A branch off from the way of the Subaru driver and a break in the view that Subaru drivers are lesbians are the WRXs and STIs. While drivers of new WRXs are some of the least stereotyped and best behaved on the road, STI drivers are hated equally by many. Typically douchey and lacking respect for road rules, STI drivers often possess a subtle-but-powerful superiority complex.



Ferrari 458 Italia
Drivers of the 458 are sort of rich beyond reproach. Everyone wants to hate them but there is some reservation, caused by the 458’s supercar pricetag. The 458 driver is much like the BMW driver in that there was more value for money out there, but they’d rather have the brand than the true function. When you see a 458 drive past, the driver is always looking straight ahead, trying to pretend like he doesn’t love all the attention. If he didn’t want attention he’d have bought a better car with less flash.

Ferrari 512 Testarossa
“Another Ferrari?” you say, “What’s the difference?” Big difference. The Testarossa is driven by the same type that would drive a high-spec C4 Corvette. These types think they’re all that with their unbuttoned shirt, gold chain, and arm on the door. The Testarossa driver goes past a group of attractive women thinking, ‘They know they want me.” Unless you literally have a Ferrari or Corvette collection, the old ones are driven by people who don’t have the money for a new one and never will. What a Testarossa driver doesn’t realize is that, in the case of his car, the Ferrari emblem does the opposite of what it usually does. It demonstrates you DON’T have money.

Dodge Viper
“You will never find a more wretched hive of scum and villainy. We must be cautious.” When Obi-Wan Kenobi said that in Star Wars, he wasn’t talking about Mos Eisley spaceport. He was talking about the Dodge Viper. These brute-force mobiles are the mechanical embodiment of their owners. They are all brawn, no brains, sleek looks, and when you say just the wrong thing to it, it tears your head off and disembowels you to prove that its everything it tries to be. The Viper driver isn’t just douchey. He’s an ass hole through and through. Veins jacked full of steroids and a porn star in the passenger seat.

Prius drivers are likely the most hated on the road. You see a Hummer and start yelling profanities, but nowhere near as loudly as when you’re stuck behind a Prius. The Prius driver is a sheep. A lemming. A timid insect, incapable of rational thought. Prius drivers are blinded by the green ideal and have not taken but a minute to examine it.
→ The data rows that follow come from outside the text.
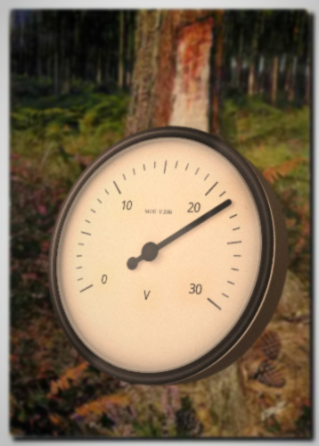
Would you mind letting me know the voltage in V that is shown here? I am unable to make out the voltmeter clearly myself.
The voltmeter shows 22 V
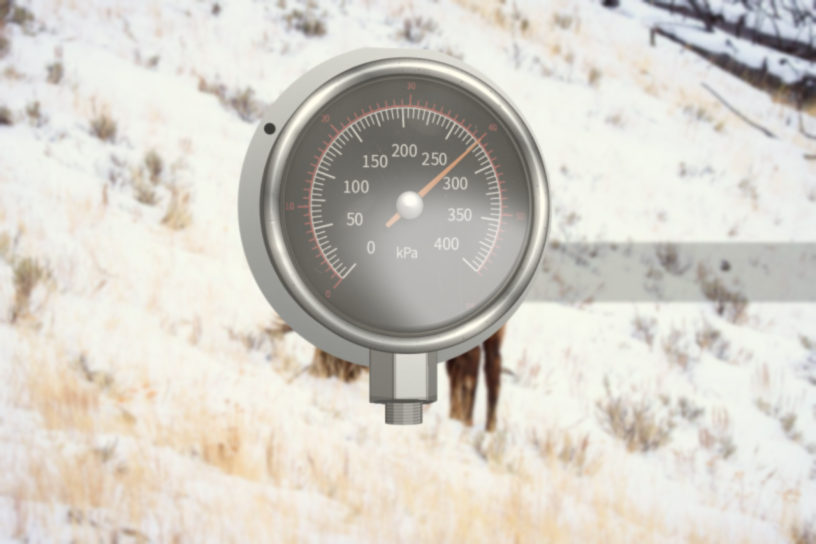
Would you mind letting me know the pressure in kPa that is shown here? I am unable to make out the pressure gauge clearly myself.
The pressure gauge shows 275 kPa
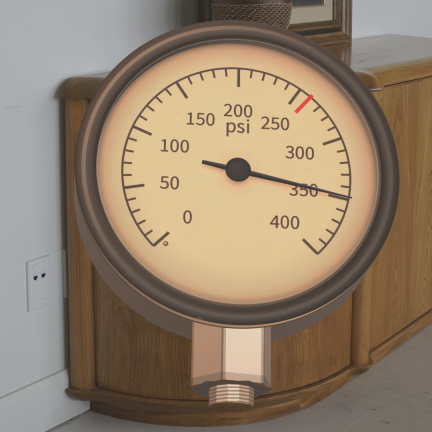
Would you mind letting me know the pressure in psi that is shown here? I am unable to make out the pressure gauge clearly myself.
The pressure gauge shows 350 psi
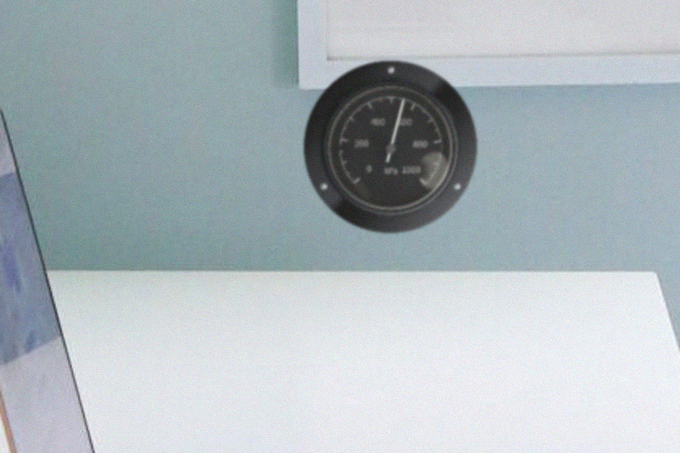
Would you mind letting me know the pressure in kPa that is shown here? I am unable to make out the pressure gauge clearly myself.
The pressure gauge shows 550 kPa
They do not realize that the battery in their silly super-hybrid did more damage to the environment than all the gas they will save can possibly negate. They try to preach green to everyone around them and turn themselves off when another opinion comes along. Prius drivers exhibit overly liberal sensibilities and can be summed up as martyrs without a cause, driving 10 under no matter now long and angry the line of traffic behind them.


  1. Dude,

    Way funny …and OH so true. My rendition that I penned last week before stumbling onto your post.
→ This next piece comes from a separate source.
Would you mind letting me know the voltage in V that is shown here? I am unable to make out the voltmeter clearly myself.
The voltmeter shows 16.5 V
    Woody Hoschswender ( Did my car join AlQaeda?)must be reading my mail. There isn’t a day that goes by that I lug along behind some tree hugging shmuck in his gas sipping Prius at 25 MPH in a 40 MPH zone. Same goes for the granola crunching Subaru-ites who seem to live in an opaque bubble while they tool down the freeway at a miserly 50 MPH in a 65 zone when most people have someplace to be. Am I ranting alone? Probably not as I ride the bumpers of the tin can I affectionately have named pedal cars. Look out, before I crush you with my 2006 Nissan Titan monster truck!
    Personal ranting aside, the media has certainly portrayed us V-8 350 plus horsepower fiends as some sort of subversive group who might as well be wiring our paychecks to the bombers themselves. In all honesty, I’ve owned 2 of these monsters since 2001 and have driven them proudly, all the while, pouring thousands of dollars into their tanks. You would think I must be Rockefeller or someone with means beyond the average Joe. Not so. I am average Joe and refuse to knuckle under to being terrorized by the pedal car crowd.
    As Hoschswender so aptly put it, we big rig drivers tend to make better use of our fuel economy and don’t just cruise around all nilly-willy. We group our trips and use the larger vehicle for its intended purpose. Of course, it helps to keep a 30+MPG gas sipper in the garage for longer family trips where you won’t need a houseful of luggage or gear to drag with you. That would be a Nissan Altima 2010.
    Fuel economy is about purchasing the right tools for the correct application and not as a vain display. After all, you wouldn’t drive a screw with a hand saw.

    1. Well written. Don’t take offense but that gave me an idea of where I want to take an update, to include the Titan. I work for a Nissan dealer and my boss drives one. I’m all too familiar with the stereotypes =P.